3. Les questions dites de Singapour (investissement, concurrence, marchés publics, facilitation des échanges) requièrent quant à elles une décision « explicitement consensuelle » sur les « modalités des négociations ». Et le problème, c'est précisément l'absence de consensus: en l'occurrence, les uns, Européens en tête, veulent que le coup d'envoi soit donné aux négociations, tandis que leurs opposants, toujours menés d'un pas ferme par l'Inde, insistent pour poursuivre le travail analytique à Genève.

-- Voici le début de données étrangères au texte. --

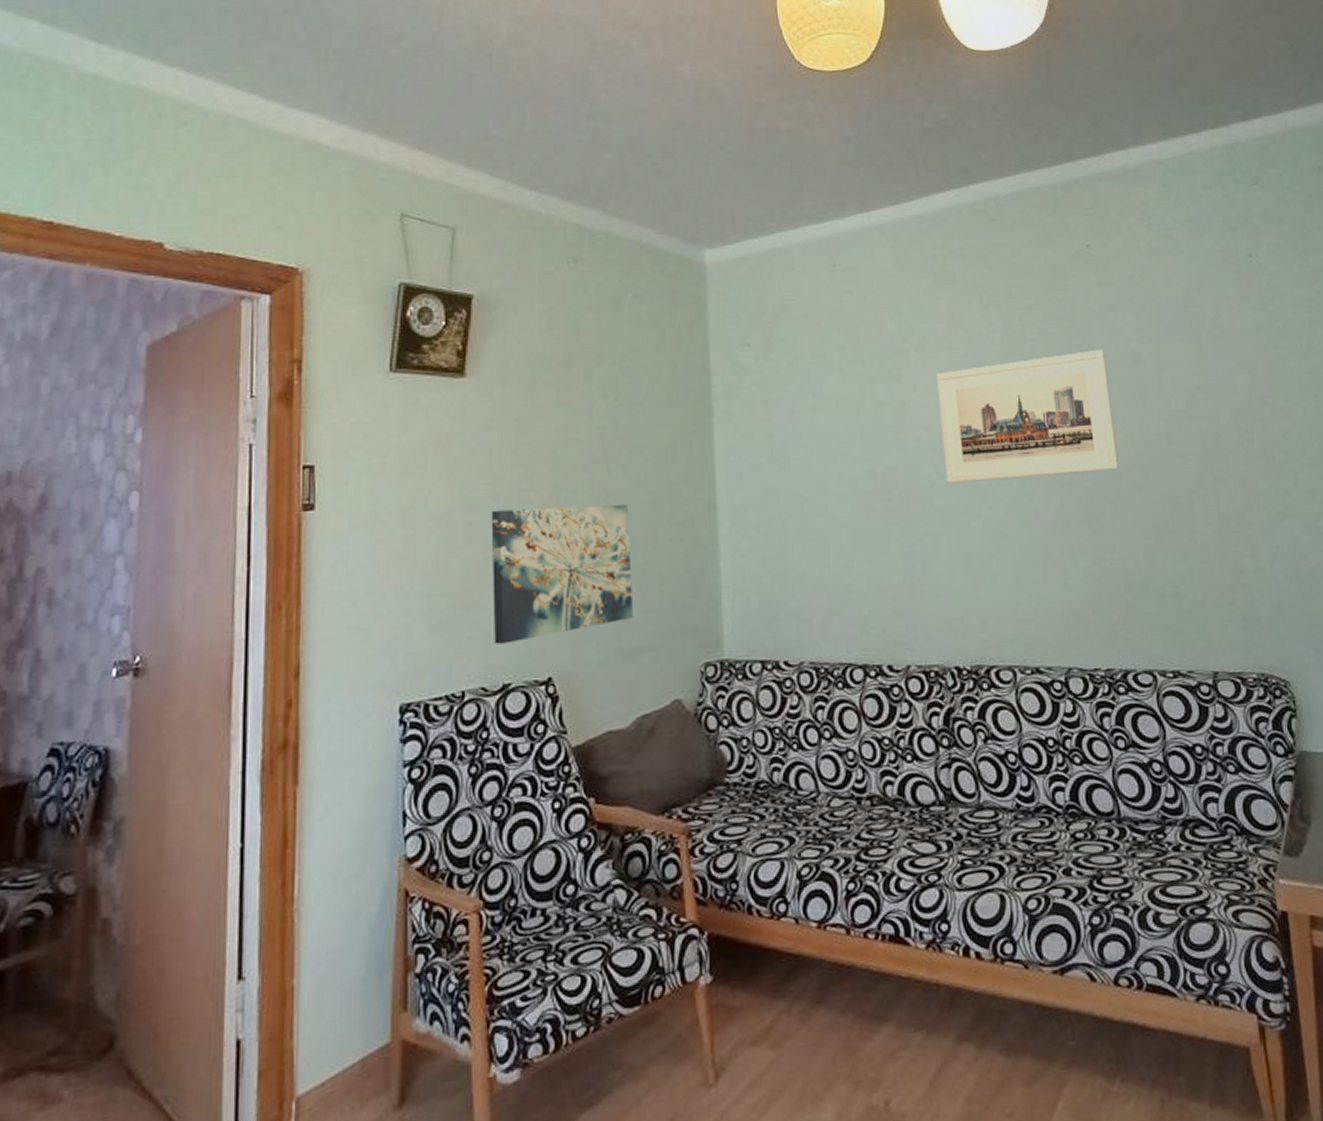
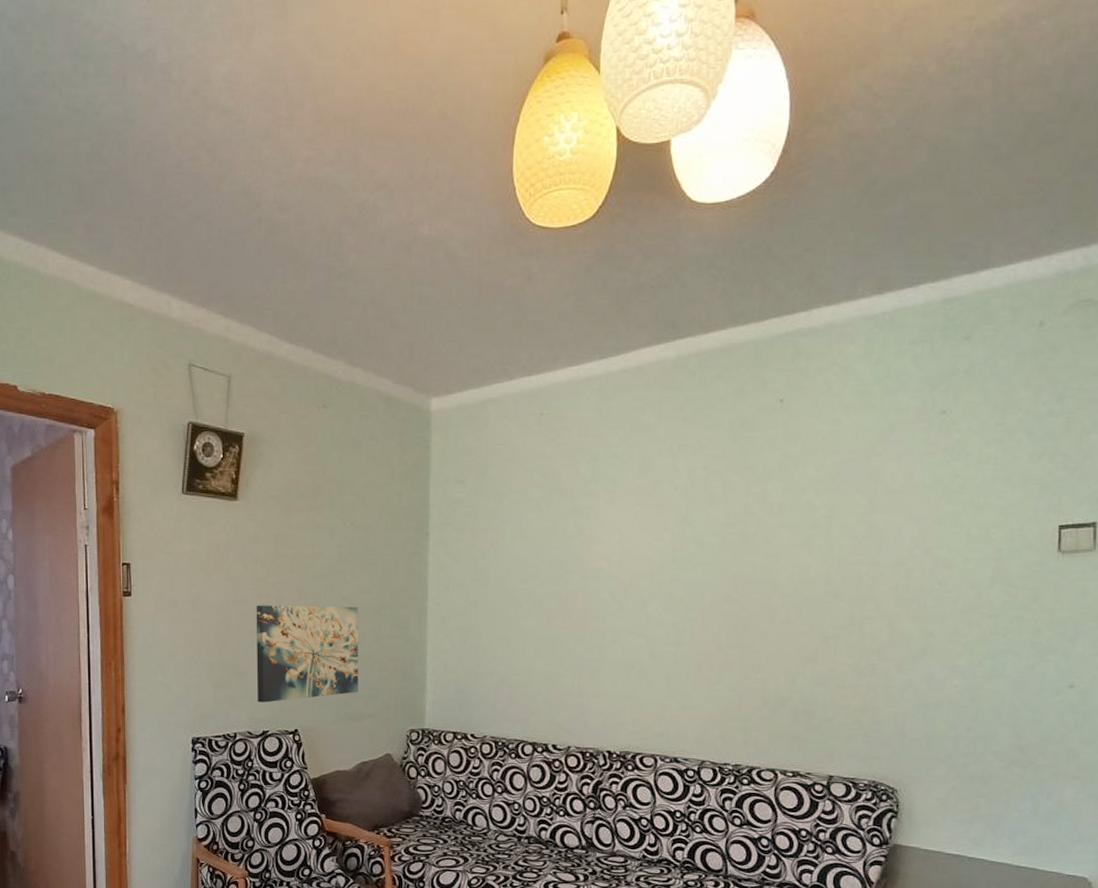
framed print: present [936,349,1119,484] -> none [619,497,780,607]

4. Les discussions sur les modalités du traitement spécial et différencié promis aux pays en développement ont en revanche progressé même si certains de ces pays promettent de batailler ferme pour étoffer le paquet soumis pour adoption à Cancun, tandis que sur les problèmes qu'ils rencontrent dans la mise en œuvre des accords issus du cycle d'Uruguay, les divergences de vues restent « significatives ».
A ce menu déjà indigeste, s'ajoutent quelques demandes « soulevées vers la fin du processus à Genève », en particulier l'initiative africaine sur le coton (voir nouvelle suivante) et la délicate décision à prendre pour clarifier les échéances, notamment pour la fin du Cycle. Un cycle qu'il serait peut-être intéressant de prolonger, signalent certains des interlocuteurs de l'UE, devenus les plus difficiles mais également incontournables, comme le Brésil, ou encore l'Inde qui n'a finalement pas grand-chose à gagner à faire des concessions à Cancun alors que se profilent les élections fédérales de 2004.